* Opdracht *
Typ uit de passage over sociaaljuridische problemen en toegang tot het recht het gedeelte vanaf "Een gang naar" tot en met "feitelijke problematiek kijken." letterlijk over.

Mensen kunnen een breed scala aan sociaaljuridische problemen ervaren. Een even zo
breed scala aan hulpverlening staat tot hun beschikking. Waar moeten mensen zich melden?
Een gang naar de rechter is dan niet altijd de juiste oplossing voor het probleem
dat wordt ervaren. Rechters vertalen het probleem van de partijen naar een juridisch
conflict, terwijl er vaak onderliggende niet-juridische problemen spelen. Alleen juridische
beslissingen lossen niet altijd het probleem op.19 De Raad voor de Rechtspraak schreef over onnodige juridisering: «Het recht moet, met andere woorden, worden ingezet om problemen écht op te lossen.»20 Ook uit het toeslagenschandaal trok de Raad de conclusie dat zij «meer gewicht moeten toekennen aan de rechtsbescherming van het individu dan aan het
waarborgen van de rechtseenheid en rechtszekerheid.»21 Mensen zouden dus vaker hulp moeten vinden of krijgen bij andere instanties en de
rechter moet vaker naar de feitelijke problematiek kijken.
2.3 Criminaliteit in kansarme wijken
Na de ontvangen reacties op een eerdere conceptversie van deze initiatiefnota acht
de indiener het nodig een derde tendens te benoemen. Dat is namelijk de toenemende
invloed van georganiseerde criminaliteit in de kansarme wijken. Het zijn namelijk
deze wijken die een voedingsbodem vormen voor georganiseerde criminaliteit en het
zijn ook deze wijken die juist slachtoffer worden van deze criminaliteit. Een essay
in opdracht van het Strategisch Beraad Ondermijning constateert dat het naoorlogse
criminaliteitsbeleid er mede toe heeft geleid dat de kansen om in de criminaliteit
te belanden in deze wijken kon toenemen. Om de invloed van de georganiseerde criminaliteit
in deze wijken tegen te gaan zou het sociale domein behoefte hebben aan samenwerking
met organisatie die een justitiële functie hebben. Als voorbeeld daarvan wordt een
wijkrechtbank genoemd.22 Ook het Aanjaagteam Ondermijning constateert dit.23 Huizen van het Recht kunnen deze leemte opvullen.
2.4 Toegang tot het recht
Dit alles leidt er toe dat een steeds grotere groep mensen geen effectieve toegang
meer heeft tot het recht. Zoals ook recent is geconcludeerd in een vergelijkende studie
tussen het Nederlandse stelsel met de Belgische Vrederechter door het WODC24 en door de Nationale ombudsman die stelt dat het rechtssysteem in de praktijk steeds
exclusiever wordt.25 Terwijl de groep mensen die wel toegang krijgt tot de rechter niet altijd gebaat
is bij de uitspraak van die rechter. Dit heeft negatieve gevolgen voor zowel die mensen,
als de maatschappij als geheel.

* Geselecteerde gegevens *

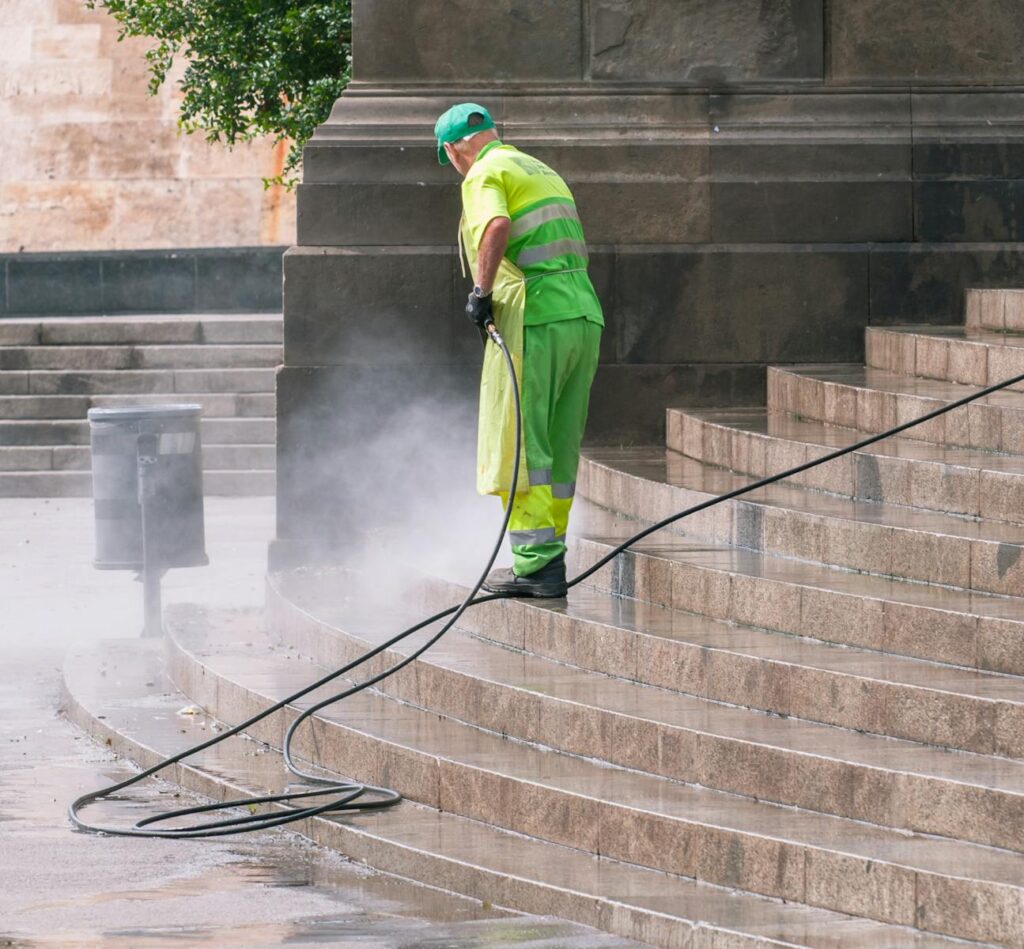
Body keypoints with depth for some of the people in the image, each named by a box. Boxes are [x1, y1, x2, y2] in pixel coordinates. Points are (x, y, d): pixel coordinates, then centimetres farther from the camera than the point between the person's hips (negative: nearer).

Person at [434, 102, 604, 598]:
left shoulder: (484, 174, -1)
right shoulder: (543, 172, 25)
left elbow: (498, 227, -22)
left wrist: (482, 291, -15)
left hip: (534, 320, -8)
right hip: (585, 315, 8)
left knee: (518, 446, -5)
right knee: (558, 452, 12)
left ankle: (536, 562, -10)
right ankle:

* Uitwerking opdracht *
Een gang naar de rechter is dan niet altijd de juiste oplossing voor het probleem
dat wordt ervaren. Rechters vertalen het probleem van de partijen naar een juridisch
conflict, terwijl er vaak onderliggende niet-juridische problemen spelen. Alleen juridische
beslissingen lossen niet altijd het probleem op.19 De Raad voor de Rechtspraak schreef over onnodige juridisering: «Het recht moet, met andere woorden, worden ingezet om problemen écht op te lossen.»20 Ook uit het toeslagenschandaal trok de Raad de conclusie dat zij «meer gewicht moeten toekennen aan de rechtsbescherming van het individu dan aan het
waarborgen van de rechtseenheid en rechtszekerheid.»21 Mensen zouden dus vaker hulp moeten vinden of krijgen bij andere instanties en de
rechter moet vaker naar de feitelijke problematiek kijken.